Accolti con generosità. Purché restino invisibili.

CULTURA

Sono le vicende che si svolgono in modo ripetitivo quelle che sfibrano e fanno emergere una paura sottile, la sensazione che non finirà mai. In questo periodo sono arrivati molti giovani che o studiano o lavorano fuori e la prima cosa che chiedono è “un pensiero” su quanto sta accadendo in Europa, quasi meravigliandosi della tranquillità che registrano qui.
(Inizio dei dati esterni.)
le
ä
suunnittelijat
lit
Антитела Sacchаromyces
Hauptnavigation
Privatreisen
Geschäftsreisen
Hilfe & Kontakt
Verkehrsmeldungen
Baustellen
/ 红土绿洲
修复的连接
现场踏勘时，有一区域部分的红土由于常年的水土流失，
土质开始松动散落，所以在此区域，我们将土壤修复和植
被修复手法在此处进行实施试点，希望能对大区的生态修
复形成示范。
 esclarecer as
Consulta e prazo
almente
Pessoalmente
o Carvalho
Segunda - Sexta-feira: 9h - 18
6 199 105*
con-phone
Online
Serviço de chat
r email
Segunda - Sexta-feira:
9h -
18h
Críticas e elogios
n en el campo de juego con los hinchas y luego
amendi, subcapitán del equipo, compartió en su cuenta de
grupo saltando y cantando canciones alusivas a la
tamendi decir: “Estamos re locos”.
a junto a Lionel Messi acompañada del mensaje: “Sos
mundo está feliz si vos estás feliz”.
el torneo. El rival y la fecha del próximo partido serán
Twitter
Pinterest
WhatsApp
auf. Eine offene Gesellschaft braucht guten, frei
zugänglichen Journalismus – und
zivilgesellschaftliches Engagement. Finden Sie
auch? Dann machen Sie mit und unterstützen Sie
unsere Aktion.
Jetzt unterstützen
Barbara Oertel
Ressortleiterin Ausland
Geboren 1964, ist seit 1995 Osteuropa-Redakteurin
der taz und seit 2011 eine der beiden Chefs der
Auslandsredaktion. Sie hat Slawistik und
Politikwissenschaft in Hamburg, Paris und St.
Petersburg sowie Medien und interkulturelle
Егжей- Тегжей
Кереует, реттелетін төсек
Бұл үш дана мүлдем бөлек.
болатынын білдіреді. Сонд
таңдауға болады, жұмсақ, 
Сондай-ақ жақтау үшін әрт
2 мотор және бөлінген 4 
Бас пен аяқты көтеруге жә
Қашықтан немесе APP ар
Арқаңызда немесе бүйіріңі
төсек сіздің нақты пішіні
Certamente vivere a Torino, Bologna, Milano, Brescia… con una grande presenza di stranieri, luoghi di culto… comporta una maggiore apprensione e preoccupazioni.
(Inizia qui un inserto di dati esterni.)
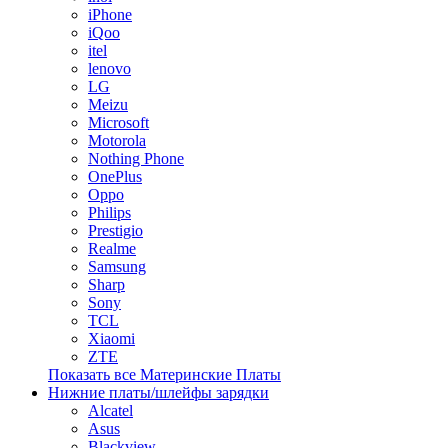
iPhone
iQoo
itel
lenovo
LG
Meizu
Microsoft
Motorola
Nothing Phone
OnePlus
Oppo
Philips
Prestigio
Realme
Samsung
Sharp
Sony
TCL
Xiaomi
ZTE
Показать все Материнские Платы
Нижние платы/шлейфы зарядки
Alcatel
Asus
Blackview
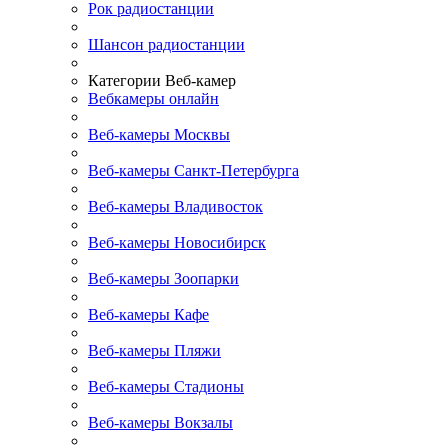
Рок радиостанции
Шансон радиостанции
Категории Веб-камер
Вебкамеры онлайн
Веб-камеры Москвы
Веб-камеры Санкт-Петербурга
Веб-камеры Владивосток
Веб-камеры Новосибирск
Веб-камеры Зоопарки
Веб-камеры Кафе
Веб-камеры Пляжи
Веб-камеры Стадионы
Веб-камеры Вокзалы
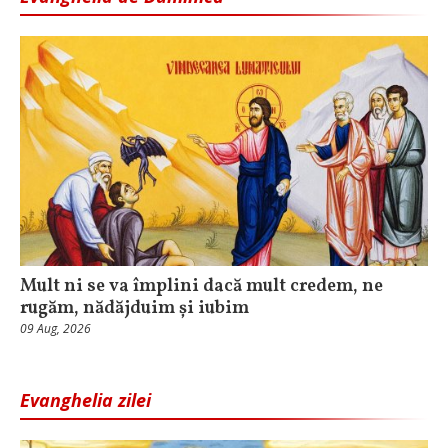
Mult ni se va împlini dacă mult credem, ne
rugăm, nădăjduim și iubim
09 Aug, 2026
Evanghelia zilei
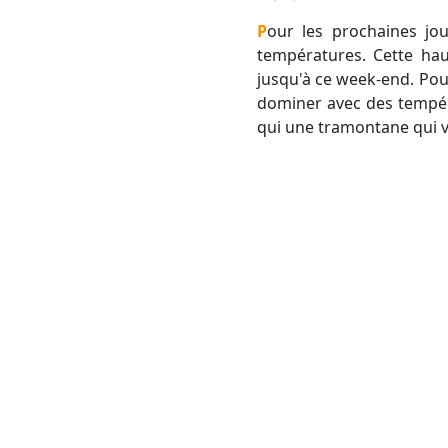
Pour les prochaines journées, l'élément marquant se situe dans le retour du soleil et une hausse des
températures. Cette hau
jusqu'à ce week-end. Pour
dominer avec des tempéra
qui une tramontane qui 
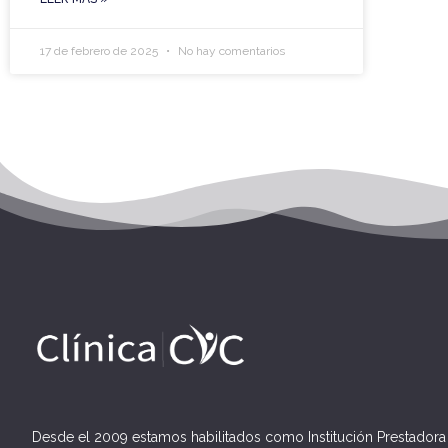
17 de febrero de 2025
No hay comentarios
Desde el 2009 estamos habilitados como Institución Prestadora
Stato di emergenza, sorveglianza dei luoghi sensibili, uso dell’esercito, espulsioni immediate… sono parole che non rassicurano e ci si rende conto che le forze di polizia possono fare molto, come controllo e prevenzione di atti criminosi, ma non basta. Molto possono fare le comunità islamiche, non solo prendendo le distanze, ma segnalando e denunciando. Anche il lupo solitario è meno solitario di quello che si crede. Qualcosa, però, si muove e la reazione in Francia sembra avere preso una nuova strada.
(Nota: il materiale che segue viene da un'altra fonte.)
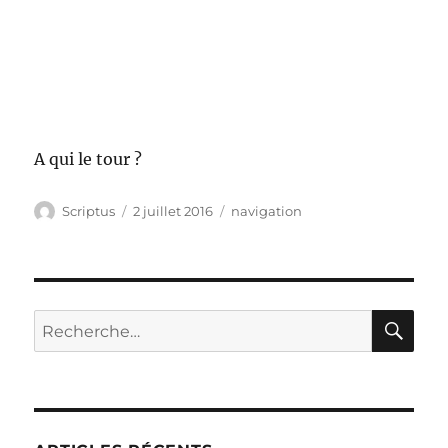
A qui le tour ?
Auteur
Publié
Catégories
Scriptus
2 juillet 2016
navigation
le
RE
Recherche
pour :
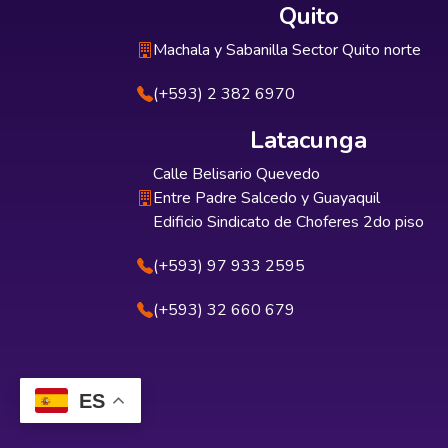
Quito
Machala y Sabanilla Sector Quito norte
(+593) 2 382 6970
Latacunga
Calle Belisario Quevedo
Entre Padre Salcedo y Guayaquil
Edificio Sindicato de Choferes 2do piso
(+593) 97 933 2595
(+593) 32 660 679
ES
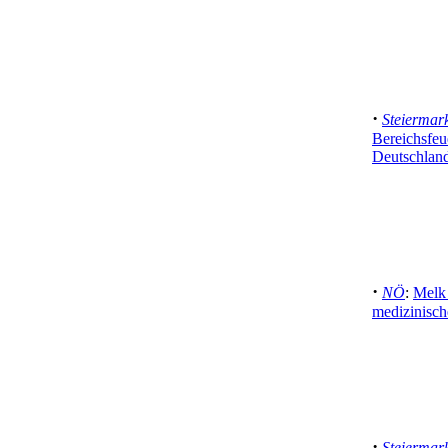
·
Steiermar
Bereichsfe
Deutschlan
·
NÖ
:
Melk 
medizinisch
·
Steiermar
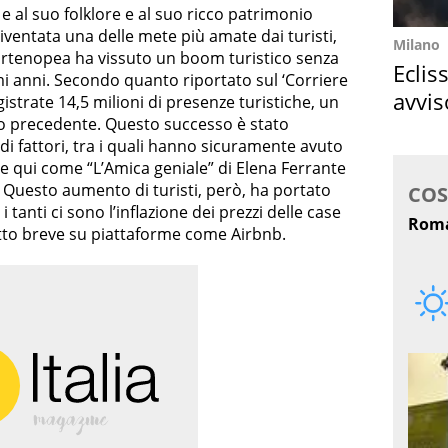
 e al suo folklore e al suo ricco patrimonio
iventata una delle mete più amate dai turisti,
Milano
tà partenopea ha vissuto un boom turistico senza
Eclis
mi anni. Secondo quanto riportato sul ‘Corriere
avvis
gistrate 14,5 milioni di presenze turistiche, un
o precedente. Questo successo è stato
come
 fattori, tra i quali hanno sicuramente avuto
e qui come “L’Amica geniale” di Elena Ferrante
Questo aumento di turisti, però, ha portato
a i tanti ci sono l’inflazione dei prezzi delle case
fitto breve su piattaforme come Airbnb.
La presenza degli immigrati nel Sud è più ridotta rispetto al Nord. Questa presenza in molti luoghi è stata finora invisibile. Una invisibilità che ha fatto comodo a molti: alle popolazioni immigrate che hanno mantenuto una forte coesione etnica e risolto molti problemi al loro interno, alla politica e ai vari pubblici servizi perché non hanno affrontato interventi di sostegno, e quindi non hanno dovuto rispondere a tutti coloro che lamentavano  l’aiuto concesso agli stranieri e non agli italiani.

Una lezione che bisogna trarre da quanto sta avvenendo e avverrà è che devono essere visibili, devono essere seguiti, si deve capire di cosa hanno bisogno. Soprattutto i minori.

L’accoglienza non basta. In Europa si seguono strade diverse: ci sono coloro che perseguono solo la via delle paure e dei muri, coloro (Germania) che utilizza i nuovi arrivi per avviare processi virtuosi di sviluppo economico, e chi, come l’Italia attua una accoglienza generosa, ma senza politiche e strategie di integrazione.

Una integrazione che non può non avvenire senza la partecipazione delle singole comunità e dei singoli territori.

Credo che bisogna far funzionare quello che c’è. A Manfredonia è arrivato nel 2004 il primo progetto in Capitanata di accoglienza per rifugiati e richiedenti asilo (Sprar), poi la Casa dei diritti… Ogni intervento ha suscitato inizialmente minacce, rifiuti, polemiche, con l’accusa che si pensava solo agli immigrati. Si rispondeva che i soldi venivano dall’Europa e di soldi ne sono arrivati parecchi: 5 – 6 milioni di euro tra Progetto rifugiati, Casa dei diritti, Camper. Si è poi aggiunta l’ospitalità della Casa della Carità. Vi è la presenza storica degli Scalabriniani. A Foggia c’è una presenza ancora più variegata (associazioni, luoghi di accoglienza…) e sono nate iniziative di integrazione e lavoro. I progetti Sprar infine si stanno diffondendo nel resto della Capitanata. Tante iniziative che dovrebbero essere collegate da comuni strategie.

Per molti anni a Siponto (presso la casa Scalabrini) ha funzionato la festa di popoli: film, concerti, incontri… C’era una rete ampia e si credeva che quella esperienza dovesse essere recuperata e sviluppata nella Casa dei diritti (inaugurata 2 anni fa con la presenza di un Imam e del Vescovo della diocesi). Purtroppo non è stato così.

E’ utile e necessario alla luce di quanto avviene in Europa interrogarsi sulla qualità degli interventi, sui risultati e sulle difficoltà. Soprattutto su quello che si fa per i minori, che sono aumentati in modo straordinario (dagli inizi dell’anno sono arrivati in Italia oltre 10.000 minori soli); nel Tavoliere non si sa nemmeno quanti siano. E si parla sempre più frequentemente di pericoli di sfruttamento e speculazione.